Frame Analysis and Onboarding

frame-analysis goffman onboarding dust-arg dual-fabrication process-intensity late-entry

Key Principle

Goffman's frame analysis, introduced as a methodological tool for studying ARGs "in the wild" (Ch. 8), reveals why ARGs produce onboarding barriers that conventional games do not. ARGs layer a gameplay frame onto ongoing social life rather than bracketing players inside a separate rule system. Searle's institutional model (Ch. 11) formalizes this: ARGs are "an overlay that adds to the other meanings and patterns of ongoing social life, not a system that replaces one code with another." When the gameplay frame collides with everyday frames -- social norms, professional obligations, public space conventions -- players and non-players alike struggle to interpret what is happening.

Johns proposes studying ARGs as worlds rather than games or narratives, using Goffman's frame analysis and Latour's actor-network theory to examine how game structures operate on players' everyday social lives (Ch. 8). The key research questions become institutional: How does "X count as Y" in a given ARG situation? When competing interpretations arise, which wins?

The onboarding problem is structural, not incidental. Traditional ARGs are data-intensive (pre-authored content deployed in sequence), which creates three compounding barriers: late-entry players cannot catch up on narrative, the content burden demands Hollywood-scale production, and experiences are non-replayable (Ch. 7, Ch. 10). The sport analogy makes this vivid: ice hockey needs no knowledge of the 1919 Stanley Cup to join, but a narrative ARG demands you reconstruct the entire story so far.

Why This Matters

Frame collisions produce concrete failure modes:

  • Insufficient frame (Vem grater): A student-designed reality game at the University of Gotland failed when installations were read as vandalism and the actor ("Spiricom Thomas") as a "mad man on campus" (Montola and Waern, 2009: 193, cited Ch. 3). Non-players had no interpretive frame at all.
  • Absent consent (Derren Brown: Apocalypse, 2012): TINAG pursued to its logical extreme -- an unaware participant embedded in a fabricated apocalyptic storyworld via hacked phone, fake news, and a 1,000-acre set. This crosses into "radical alternate reality games" that "lack the lusory attitude required for gameplay, and miss the safety brought by the protective frame of artificiality" (Montola, 2005: 3, cited Ch. 3).
  • Community abandonment: Media companies "overwhelmingly abandon the communities they create once the putative purpose for their creation has been satisfied" (Ch. 10, citing McGonigal, 2003; IGDA ARG SIG, 2006). New players arrive to dead infrastructure.
  • Nested-frame oscillation: Players must constantly switch between the fiction-world (where TINAG holds) and the meta-space (forums, wikis) where belief is paused for coordination (Ch. 3). Without both frames, immersion breaks or puzzles become unsolvable.

Good Examples

  1. The Beast's temporal displacement: Setting the fiction in 2142 AD provides a diegetic ludic marker -- futuristic date stamps signal fictionality through content rather than metadata, letting the frame "hide inside the fiction" (Ch. 3). This elegantly resolves onboarding ambiguity without breaking TINAG.

Instructions:
[a] Answer these questions from the frame analysis notes:
(i) In what year is The Beast's fiction set?
(ii) At which university did the Vem grater game fail?
(iii) How large was the set used in Derren Brown: Apocalypse?
[b] Reproduce everything from "Why This Matters" down to "2005: 3, cited Ch. 3)." in the frame analysis notes, replacing "vandalism" with "graffiti".
The lines after these notes have no connection to frame analysis or alternate reality games.

The data:
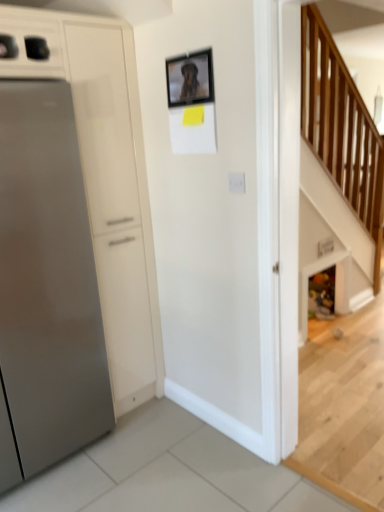
The width and height of the screenshot is (384, 512). What do you see at coordinates (107, 182) in the screenshot?
I see `satin white cabinet at left` at bounding box center [107, 182].

Locate an element on the screen. satin white cabinet at left is located at coordinates (107, 182).

Find the location of a particular element. This screenshot has height=512, width=384. satin white cabinet at left is located at coordinates (107, 182).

Task solutions:
[a]
(i) 2142 AD
(ii) The University of Gotland
(iii) 1,000 acres

[b]
Why This Matters

Frame collisions produce concrete failure modes:

  • Insufficient frame (Vem grater): A student-designed reality game at the University of Gotland failed when installations were read as graffiti and the actor ("Spiricom Thomas") as a "mad man on campus" (Montola and Waern, 2009: 193, cited Ch. 3). Non-players had no interpretive frame at all.
  • Absent consent (Derren Brown: Apocalypse, 2012): TINAG pursued to its logical extreme -- an unaware participant embedded in a fabricated apocalyptic storyworld via hacked phone, fake news, and a 1,000-acre set. This crosses into "radical alternate reality games" that "lack the lusory attitude required for gameplay, and miss the safety brought by the protective frame of artificiality" (Montola, 2005: 3, cited Ch. 3).